» Reading text
++++++
Senator FIERRAVANTI-WELLS: And, for the purposes of those state governments, it may well have been known as a public hospital.

Ms Flanagan : Yes, and technically it might not have been a hospital but it was known to the local community as a hospital. This is just trying to clarify the definition in order to make it easier for the National Health Performance Authority to report.

Senator FIERRAVANTI-WELLS: Can I just clarify then for the record that this is not part of that 2010 agenda in which former Prime Minister Rudd was talking about local hospital networks bringing together small groups of hospitals? There was discussion about amalgamating local health services and reducing the number of local hospital networks.

Ms Flanagan : This has nothing to do with the structure of Local Hospital Networks. That is certainly my understanding.

Senator FIERRAVANTI-WELLS: So it has nothing to do with assertions that Victoria has too many public hospitals governed by local community boards; it is a separate agenda?

Ms Flanagan : And will be pursued in a different way, I would imagine, Senator.

Senator FIERRAVANTI-WELLS: Does that mean you are still going to pursue the fact that Victoria has too many public hospitals governed by local community boards, but you will pursue that separately?
++++++
» Record extracts
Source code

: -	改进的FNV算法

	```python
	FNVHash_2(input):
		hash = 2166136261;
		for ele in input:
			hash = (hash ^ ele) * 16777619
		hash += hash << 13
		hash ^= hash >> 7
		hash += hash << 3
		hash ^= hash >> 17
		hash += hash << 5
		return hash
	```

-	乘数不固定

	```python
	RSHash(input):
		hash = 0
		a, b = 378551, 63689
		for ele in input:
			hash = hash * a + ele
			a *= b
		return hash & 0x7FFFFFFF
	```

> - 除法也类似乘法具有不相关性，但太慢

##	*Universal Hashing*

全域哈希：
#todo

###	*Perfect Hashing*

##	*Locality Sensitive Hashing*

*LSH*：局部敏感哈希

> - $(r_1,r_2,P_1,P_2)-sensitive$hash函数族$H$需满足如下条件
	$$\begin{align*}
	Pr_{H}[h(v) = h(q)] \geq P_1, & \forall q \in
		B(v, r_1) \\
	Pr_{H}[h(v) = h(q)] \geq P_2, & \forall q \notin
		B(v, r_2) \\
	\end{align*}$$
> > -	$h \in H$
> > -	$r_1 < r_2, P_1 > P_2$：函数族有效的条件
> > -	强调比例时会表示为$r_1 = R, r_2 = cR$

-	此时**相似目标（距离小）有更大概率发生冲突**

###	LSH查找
++++++
» Work to be completed
Write the next part of the Senate hearing transcript on public hospitals, picking up after its final question.

» Response box
Ms Flanagan : That is a decision that government may wish to pursue, but it is certainly not the agenda that is being contemplated here.

Senator FIERRAVANTI-WELLS: And you are not suggesting or proposing amalgamations of hospitals, particularly small hospitals, through this definition?

Ms Flanagan : The states as system managers manage that, Senator.

Senator FIERRAVANTI-WELLS: Thank you. I have questions of the National Health Performance Authority.

CHAIR: You can go ahead.

Senator FIERRAVANTI-WELLS: I have one question on beds. It would not be an estimates without a question for Ms Flanagan on beds!

CHAIR: I would hate to stop that happening, Senator.

Senator FIERRAVANTI-WELLS: At E13221, I got an answer about 2.96.2—a very edifying answer, Ms Flanagan. I cannot help but comment: what do 2.96.2 and 2.58.3 and 35.2 mean in terms of beds?

Prof. Halton : A short person, maybe, Senator!

Ms Flanagan : I do not know whether Ms Smith wants to answer the bed question. We have talked about this before, so this one might actually be a timing issue or it is the bed equivalent, so it is in terms of the services that are provided. It is subacute.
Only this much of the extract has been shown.